_HOW TO COMPLETE THIS TASK:_ Look through the listing below for the word "source" and copy every line where it occurs.

_EXCERPTED DATA:_
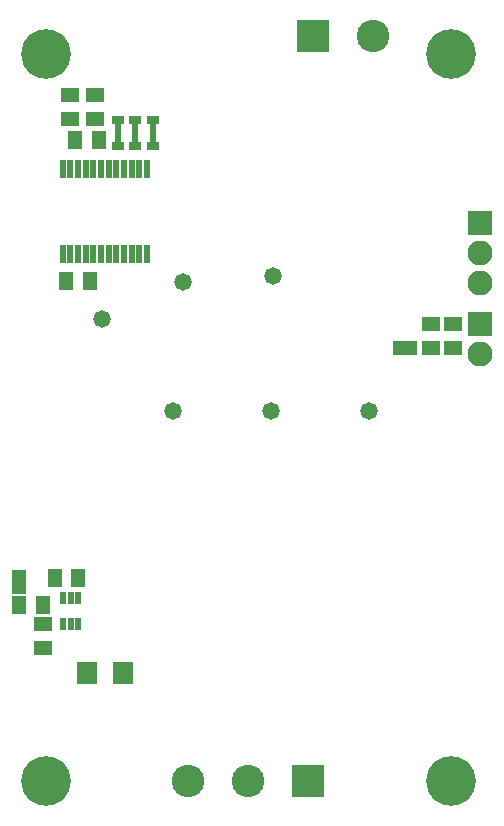
<source format=gbs>
G04*
G04 #@! TF.GenerationSoftware,Altium Limited,Altium Designer,18.1.6 (161)*
G04*
G04 Layer_Color=16711935*
%FSLAX25Y25*%
%MOIN*%
G70*
G01*
G75*
%ADD27R,0.04737X0.06115*%
%ADD28R,0.07887X0.04737*%
%ADD32R,0.06115X0.04737*%
%ADD34R,0.04737X0.07887*%
%ADD40C,0.10800*%
%ADD41R,0.10800X0.10800*%
%ADD42C,0.16548*%
%ADD43R,0.08300X0.08300*%
%ADD44C,0.08300*%
%ADD45C,0.05800*%
%ADD68R,0.02375X0.06312*%
%ADD69R,0.07099X0.07493*%
%ADD70R,0.03950X0.02769*%
%ADD71R,0.02375X0.11036*%
%ADD72R,0.02178X0.04147*%
D27*
X164400Y316721D02*
D03*
X172274D02*
D03*
X175137Y363700D02*
D03*
X167263D02*
D03*
X156537Y208900D02*
D03*
X148663D02*
D03*
X168437Y217900D02*
D03*
X160563D02*
D03*
D28*
X277400Y294500D02*
D03*
D32*
X165500Y370944D02*
D03*
Y378818D02*
D03*
X174000Y370863D02*
D03*
Y378737D02*
D03*
X293300Y302537D02*
D03*
Y294663D02*
D03*
X285800Y302537D02*
D03*
Y294663D02*
D03*
X156500Y202437D02*
D03*
Y194563D02*
D03*
D34*
X148663Y216600D02*
D03*
D40*
X205000Y150000D02*
D03*
X225000D02*
D03*
X266532Y398600D02*
D03*
D41*
X245000Y150000D02*
D03*
X246532Y398600D02*
D03*
D42*
X157500Y392500D02*
D03*
X292500D02*
D03*
Y150000D02*
D03*
X157500D02*
D03*
D43*
X302300Y302600D02*
D03*
Y336000D02*
D03*
D44*
Y292600D02*
D03*
Y316000D02*
D03*
Y326000D02*
D03*
D45*
X176192Y304100D02*
D03*
X233200Y318600D02*
D03*
X203200Y316400D02*
D03*
X265400Y273500D02*
D03*
X232700D02*
D03*
X200000D02*
D03*
D68*
X191275Y325727D02*
D03*
X188716D02*
D03*
X186157D02*
D03*
X183598D02*
D03*
X181039D02*
D03*
X178480D02*
D03*
X175920D02*
D03*
X173361D02*
D03*
X170802D02*
D03*
X168243D02*
D03*
X165684D02*
D03*
X163125D02*
D03*
X191275Y354073D02*
D03*
X188716D02*
D03*
X186157D02*
D03*
X183598D02*
D03*
X181039D02*
D03*
X178480D02*
D03*
X175920D02*
D03*
X173361D02*
D03*
X170802D02*
D03*
X168243D02*
D03*
X165684D02*
D03*
X163125D02*
D03*
D69*
X183205Y186100D02*
D03*
X171395D02*
D03*
D70*
X193306Y370631D02*
D03*
Y361969D02*
D03*
X187400D02*
D03*
X187401Y370631D02*
D03*
X181494Y361969D02*
D03*
Y370631D02*
D03*
D71*
X187400Y366300D02*
D03*
X181494D02*
D03*
X193306D02*
D03*
D72*
X163241Y211131D02*
D03*
X165800D02*
D03*
X168359D02*
D03*
Y202469D02*
D03*
X165800D02*
D03*
X163241D02*
D03*
M02*

</source>
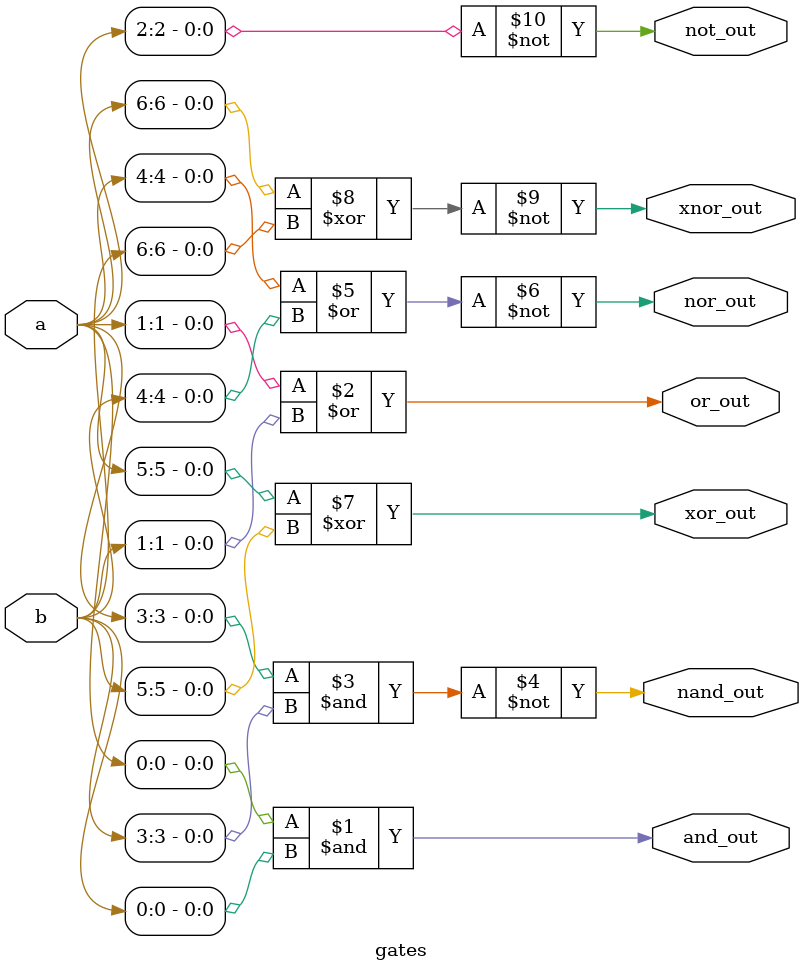
<source format=v>
`timescale 1ns / 1ps
module gates(
    input [6:0] a,b,
    output and_out, or_out, not_out, nand_out, nor_out, xor_out, xnor_out
    );
	 /*
		 assign and_out = a[0] & b[0];
		 assign or_out = a[1] | b[1];
		 assign not_out = ~a[2];
		 assign nand_out = ~(a[3] & b[3]);
		 assign nor_out = ~(a[4] | b[4]);
		 assign xor_out = (~a[5] & b[5]) | (a[5] & ~b[5]);
		 assign xnor_out = (~a[6] & ~b[6]) | (a[6] & b[6]); */
		 
		 and g0 (and_out,a[0],b[0]);
		 or g1 (or_out,a[1],b[1]);
		 not g2 (not_out,a[2]);
		 nand g3 (nand_out,a[3],b[3]);
		 nor g4 (nor_out,a[4],b[4]);
		 xor g5 (xor_out,a[5],b[5]);
		 xnor g6 (xnor_out,a[6],b[6]);
	


endmodule

</source>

_RESPONSE BOX:_
<source format=gbs>
</source>
<source format=v>
</source>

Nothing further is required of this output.